With its elevation of 2752 m, it is the second highest mountain of the Julian Alps, surpassed only by Triglav. The Julian Alps are part of the Southern Limestone Alps System.

==Etymology==
Four languages are spoken in the valleys surrounding the mountain - Italian, Friulian, Slovene, and German. The historical German name for the mountain was Bramkofel, while its former Slovene name was Špik nad Policami or Poliški Špik ("Špik above / of the Terraces," the addition serving to distinguish the mountain from a different Špik 30 km to the east.) In modern usage, German and Slovene speakers use Montasch and Montaž, both borrowings from the Friulian Montâs.

==History==
The steep Montasio massif, extending about 20 km in an east–west direction, has since medieval times formed a natural border between the Imperial Duchy of Carinthia in the north and the Venetian Domini di Terraferma in the south. During World War I, the area from the mountains to the Sella Nevea pass was permanently manned by the Alpini as part of the Italian Front. However, no hostility actions occurred, as the northern face of the mountain was too steep for the Austro-Hungarian Army.

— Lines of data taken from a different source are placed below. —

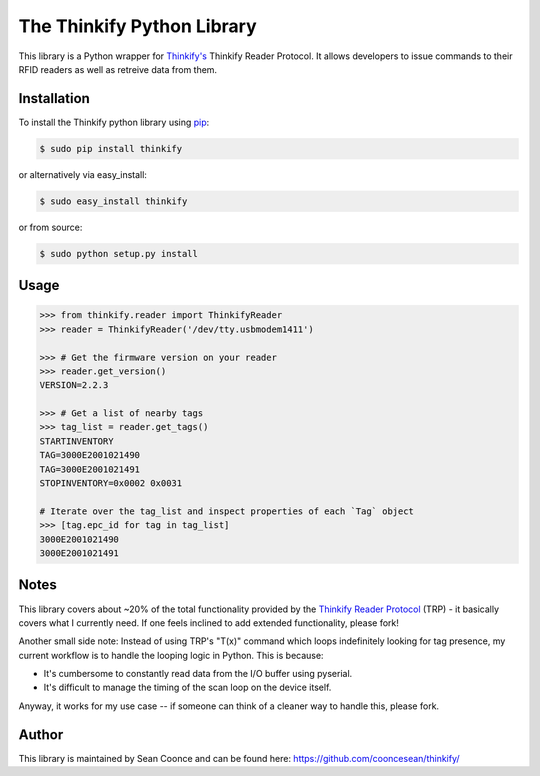 The Thinkify Python Library
========

This library is a Python wrapper for `Thinkify's <http://www.thinkifyit.com>`_ Thinkify Reader Protocol. It allows developers to issue commands to their RFID readers as well as retreive data from them.

Installation
---------------

To install the Thinkify python library using `pip <https://pypi.python.org/pypi/pip>`_:

.. code-block:: bash

	$ sudo pip install thinkify


or alternatively via easy_install:

.. code-block:: bash

	$ sudo easy_install thinkify


or from source:

.. code-block:: bash

	$ sudo python setup.py install


Usage
---------------

.. code-block:: pycon

	>>> from thinkify.reader import ThinkifyReader
	>>> reader = ThinkifyReader('/dev/tty.usbmodem1411')

	>>> # Get the firmware version on your reader
	>>> reader.get_version()
	VERSION=2.2.3

	>>> # Get a list of nearby tags
	>>> tag_list = reader.get_tags()
	STARTINVENTORY
	TAG=3000E2001021490
	TAG=3000E2001021491
	STOPINVENTORY=0x0002 0x0031

	# Iterate over the tag_list and inspect properties of each `Tag` object
	>>> [tag.epc_id for tag in tag_list]
	3000E2001021490
	3000E2001021491

Notes
---------------

This library covers about ~20% of the total functionality provided by the `Thinkify Reader Protocol <http://bit.ly/1dKFJ5x>`_ (TRP) - it basically covers what I currently need. If one feels inclined to add extended functionality, please fork!

Another small side note: Instead of using TRP's "T(x)" command which loops indefinitely looking for tag presence, my current workflow is to handle the looping logic in Python. This is because:

* It's cumbersome to constantly read data from the I/O buffer using pyserial.
* It's difficult to manage the timing of the scan loop on the device itself.

Anyway, it works for my use case -- if someone can think of a cleaner way to handle this, please fork.

Author
---------------

This library is maintained by Sean Coonce and can be found here: https://github.com/cooncesean/thinkify/
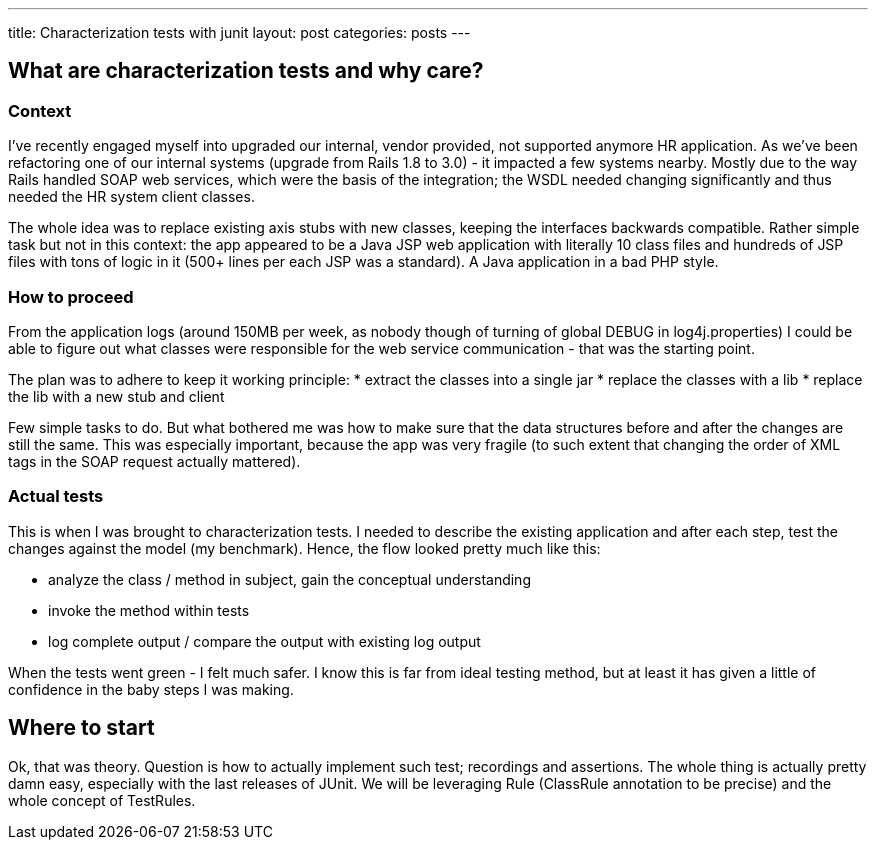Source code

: ---
title: Characterization tests with junit
layout: post
categories: posts
---

== What are characterization tests and why care?

=== Context

I've recently engaged myself into upgraded our internal, vendor provided, not supported anymore HR application.
As we've been refactoring one of our internal systems (upgrade from Rails 1.8 to 3.0) - it impacted a few systems nearby. Mostly due to the way Rails handled SOAP web services, which were the basis of the integration; the WSDL needed changing significantly and thus needed the HR system client classes.

The whole idea was to replace existing axis stubs with new classes, keeping the interfaces backwards compatible. Rather simple task but not in this context: the app appeared to be a Java JSP web application with literally 10 class files and hundreds of JSP files with tons of logic in it (500+ lines per each JSP was a standard). A Java application in a bad PHP style.

=== How to proceed

From the application logs (around 150MB per week, as nobody though of turning of global DEBUG in log4j.properties) I could be able to figure out what classes were responsible for the web service communication - that was the starting point.

The plan was to adhere to keep it working principle:
* extract the classes into a single jar
* replace the classes with a lib
* replace the lib with a new stub and client

Few simple tasks to do. But what bothered me was how to make sure that the data structures before and after the changes are still the same. This was especially important, because the app was very fragile (to such extent that changing the order of XML tags in the SOAP request actually mattered).

=== Actual tests

This is when I was brought to characterization tests. I needed to describe the existing application and after each step, test the changes against the model (my benchmark). Hence, the flow looked pretty much like this:

* analyze the class / method in subject, gain the conceptual understanding
* invoke the method within tests
* log complete output / compare the output with existing log output

When the tests went green - I felt much safer. I know this is far from ideal testing method, but at least it has given a little of confidence in the baby steps I was making.

== Where to start

Ok, that was theory. Question is how to actually implement such test; recordings and assertions. The whole thing is actually pretty damn easy, especially with the last releases of JUnit. We will be leveraging Rule (ClassRule annotation to be precise) and the whole concept of TestRules.
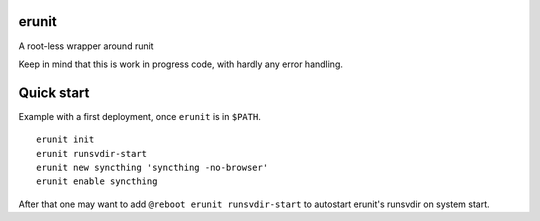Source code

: erunit
======

A root-less wrapper around runit

Keep in mind that this is work in progress code, with hardly any error handling.

Quick start
===========

Example with a first deployment, once ``erunit`` is in ``$PATH``.

::

    erunit init
    erunit runsvdir-start
    erunit new syncthing 'syncthing -no-browser'
    erunit enable syncthing

After that one may want to add ``@reboot erunit runsvdir-start`` to autostart erunit's runsvdir on system start.

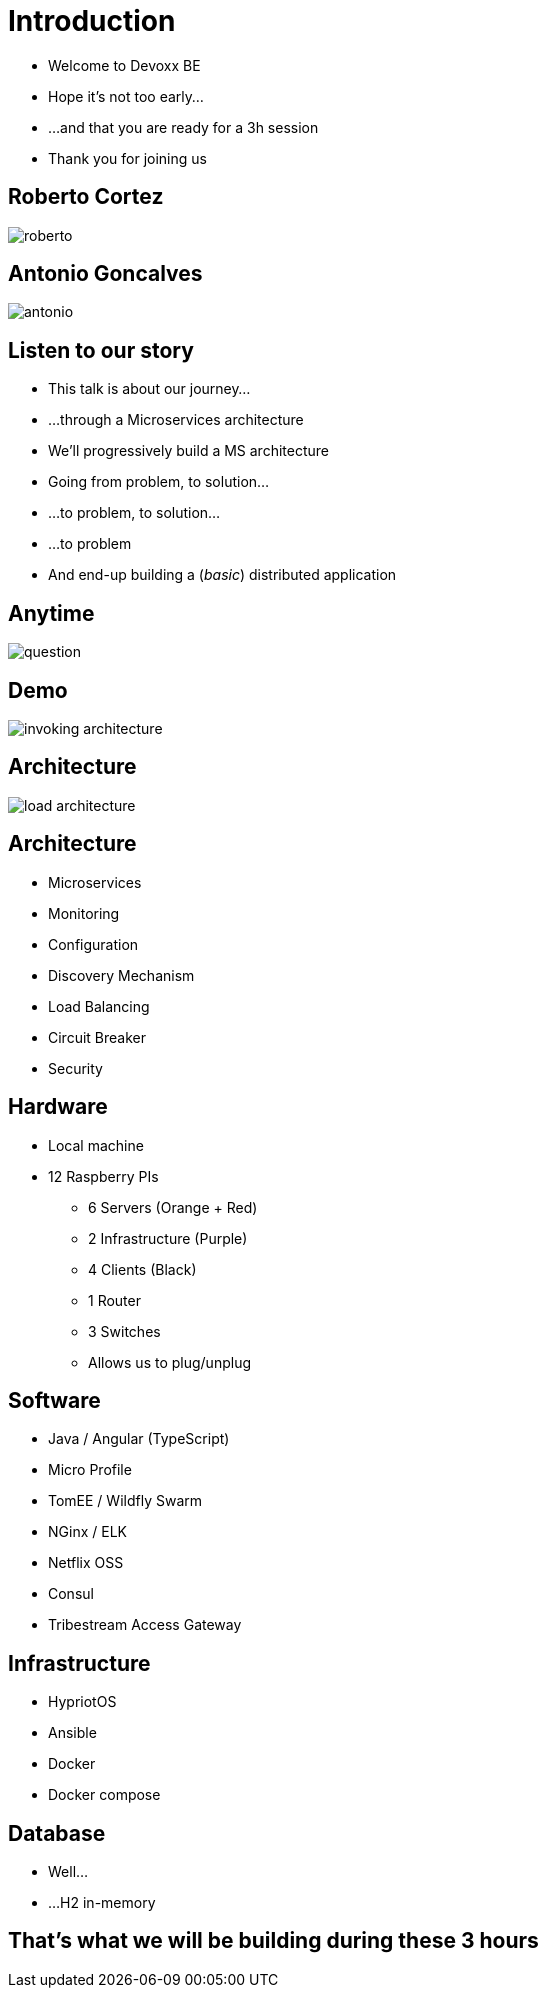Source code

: ifndef::imagesdir[:imagesdir: images]

= Introduction

[%step]
* Welcome to Devoxx BE
* Hope it's not too early...
* ...and that you are ready for a 3h session
* Thank you for joining us

== Roberto Cortez

image::roberto.jpg[]

== Antonio Goncalves

image::antonio.jpg[]

== Listen to our story

[%step]
* This talk is about our journey...
* ...through a Microservices architecture
* We'll progressively build a MS architecture
* Going from problem, to solution...
* ...to problem, to solution...
* ...to problem
* And end-up building a (_basic_) distributed application

== Anytime

image::question.jpg[]

== Demo

image::invoking-architecture.png[]

== Architecture

image::load-architecture.png[]

== Architecture

[%step]
* Microservices
* Monitoring
* Configuration
* Discovery Mechanism
* Load Balancing
* Circuit Breaker
* Security

== Hardware

[%step]
* Local machine
* 12 Raspberry PIs
** 6 Servers (Orange + Red)
** 2 Infrastructure (Purple)
** 4 Clients (Black)
** 1 Router
** 3 Switches
** Allows us to plug/unplug

== Software

[%step]
* Java / Angular (TypeScript)
* Micro Profile
* TomEE / Wildfly Swarm
* NGinx / ELK
* Netflix OSS
* Consul
* Tribestream Access Gateway

== Infrastructure

[%step]
* HypriotOS
* Ansible
* Docker
* Docker compose

== Database

[%step]
* Well...
* ...H2 in-memory

== That's what we will be building during these 3 hours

The top of the mountain is marked by a cross and bell in memory of Riccardo Deffar.

==Climbing routes==
There are many climbing routes from all sides. Many of them are hard rock climbing routes and ferratas, in particular from the north-east side. The normal mountaineering route is from the south side. It passes the Rifugio Brazza, at round 1650 m above the sea level. Afterward, climbers can choose from two directions: towards the Pipan Ladder, or towards Findenegg Couloir and the Suringar bivouac at 2400 m above the sea level.

The Pipan Ladder is a 60 m steel structure which requires ferrata equipment. Some sections in the Findenegg Couloir route are a bit exposed, and there are some simple scrambles at several places above the Suringar bivouac.